Derivation of linewidths for optical transitions in quantum wells due to longitudinal optical phonon scattering

Utilizing the quantum statistical operator algebra technique, we derive a new absorption coefficient formula for the optical transition in a system of electrons interacting with longitudinal optical phonons in a quantum well. The electron and phonon distribution functions are included in the lineshape function. So we can explain the phonon absorptions and emissions in an organized way for all the electron transition processes. The numerical results show that the width decreases with the well width and increases with the temperature.

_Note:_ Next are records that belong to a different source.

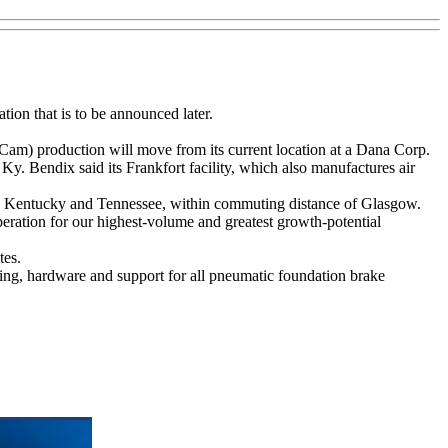
tion that is to be announced later.
m) production will move from its current location at a Dana Corp.
y. Bendix said its Frankfort facility, which also manufactures air
both Kentucky and Tennessee, within commuting distance of Glasgow.
eration for our highest-volume and greatest growth-potential
tes.
ing, hardware and support for all pneumatic foundation brake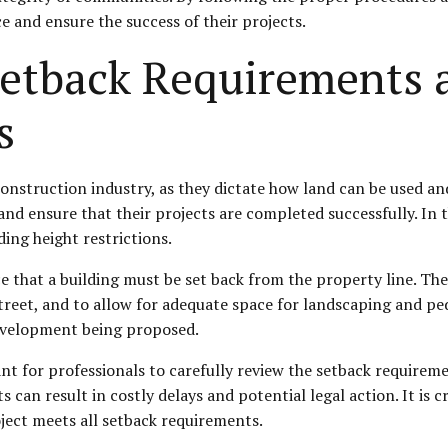
e and ensure the success of their projects.
etback Requirements 
s
construction industry, as they dictate how land can be used an
and ensure that their projects are completed successfully. In t
ing height restrictions.
 that a building must be set back from the property line. The
 street, and to allow for adequate space for landscaping and p
development being proposed.
t for professionals to carefully review the setback requiremen
 can result in costly delays and potential legal action. It is cr
ject meets all setback requirements.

Calculation of Dilational and Uniaxial Shear Potentials of Ge by a State-Independent Many-Body Projection Technique

Utilizing state-independent projection operators, we present a new optical conductivity formula for cyclotron transition in the system of electrons interacting anisotropically with phonons. The line-shape factor appearing in the conductivity tensor contains the many body effects for electrons and phonons. Applying this formula, we determine the two deformation potentials (dilation potential Ξ d and uniaxial shear potential Ξ u ) of Ge in the quantum limit. By fitting the present theoretical values with the experimental data of Murase, Enjouji and Otsuka [J. Phys. Soc. Jpn. 29 (1970) 1248] and Kobori, Ohyama and Otsuka [J. Phys. Soc. Jpn. 59 (1990) 2141], we obtain Ξ u =17.0±0.6 eV and Ξ d =-10.88±0.47 eV.

Cyclotron Resonance Lineshape Function Based on the Methods of Mori and Kawabata

The cyclotron resonance lineshape function in the electron· phonon systems is obtained by using Kawabatas approach which is based on the Kubo formalism and the Mori method of calculation. The function obtained to second order in the scattering strengh is exactly the same as Choi and Chungs lineshape function in the EWC (extremely weak coupling) scheme.

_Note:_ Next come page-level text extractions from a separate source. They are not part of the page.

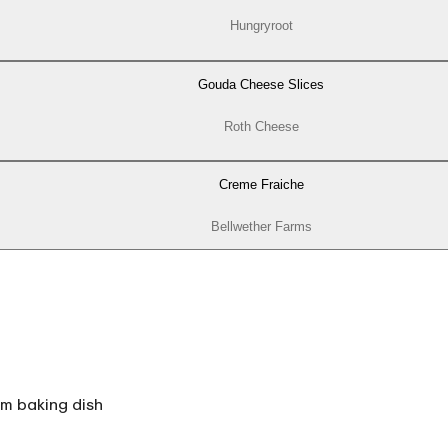
Hungryroot
Gouda Cheese Slices
Roth Cheese
Creme Fraiche
Bellwether Farms
m baking dish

Cyclotron-transition linewidths in Ge with anisotropic scattering

Utilizing the state-independent projection technique, we obtain a general formula for the cyclotron-transition linewidth for anisotropic deformation potential phonon scattering. The formula is applied to calculate the width in Ge at low temperatures. It is shown that the transition between the two lowest adjacent Landau levels makes the most contribution to the temperature and the magnetic field dependence of the width, and the result agrees better with the experiment as the higher-order contributions are included. The width increases with the magnetic field, implying that the interaction of electrons with acoustic phonons increases with the field.

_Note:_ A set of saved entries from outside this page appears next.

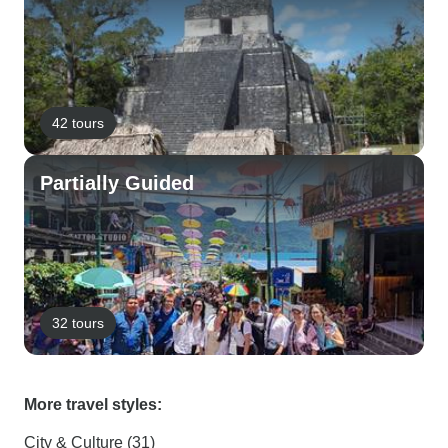
42 tours
Partially Guided
32 tours
More travel styles:
City & Culture (31)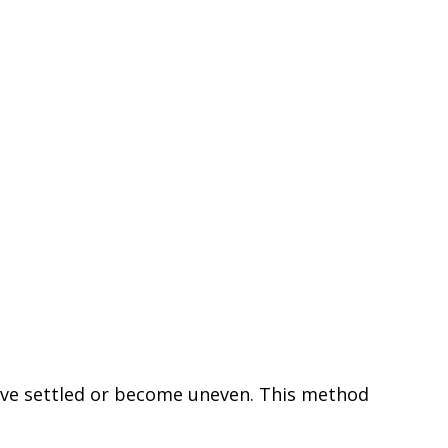
 have settled or become uneven. This method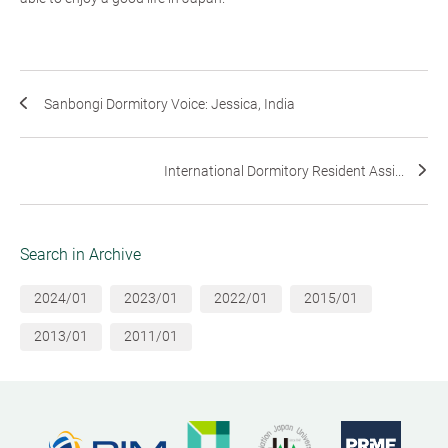
Sanbongi Dormitory Voice: Jessica, India
International Dormitory Resident Assi...
Search in Archive
2024/01
2023/01
2022/01
2015/01
2013/01
2011/01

Optical properties of magnetoplasmons in multiple quantum wells

Abstract Using the random-phase approximation, the density–density correlation function including intra- and inter-Landau level transitions in multiple quantum wells is obtained under magnetic fields parallel to interfaces, on the basis of a simple model of parabolic confining potentials. The Raman intensities for the bulk and surface magnetoplasmons are investigated as a function of the number of quantum wells, the ratio of the confining potential parameter to cyclotron resonance frequency, and the momentum wave vector.

The hysteretic voltage gap for a single-electron dual-junction-array trap with stray capacitances

The hysteretic voltage gap ΔV(m) - the difference between the threshold voltages for single-charge-soliton tunnelling into and escape from a single-electron dual-junction-array trap (which consists of 2N gated small junctions with equal junction capacitances C, equal stray capacitances C0, equal input gate capacitances C1, and coupling capacitance CC) through an m-junction cotunnelling process - is investigated for various charge solitons including a single electron, an exciton, and a combined soliton. Our results show that ΔV(m) has a strong dependence on m, C0/C, C1/C, CC/C, and N, and that no hysteresis loop exists beyond a critical value ηc of C0/C. For finite stray capacitance and strong coupling capacitance, the exciton can be a candidate for use in constructing more stable single-electron circuits, as in the case of no stray capacitance and weak coupling capacitance previously discussed in the literature.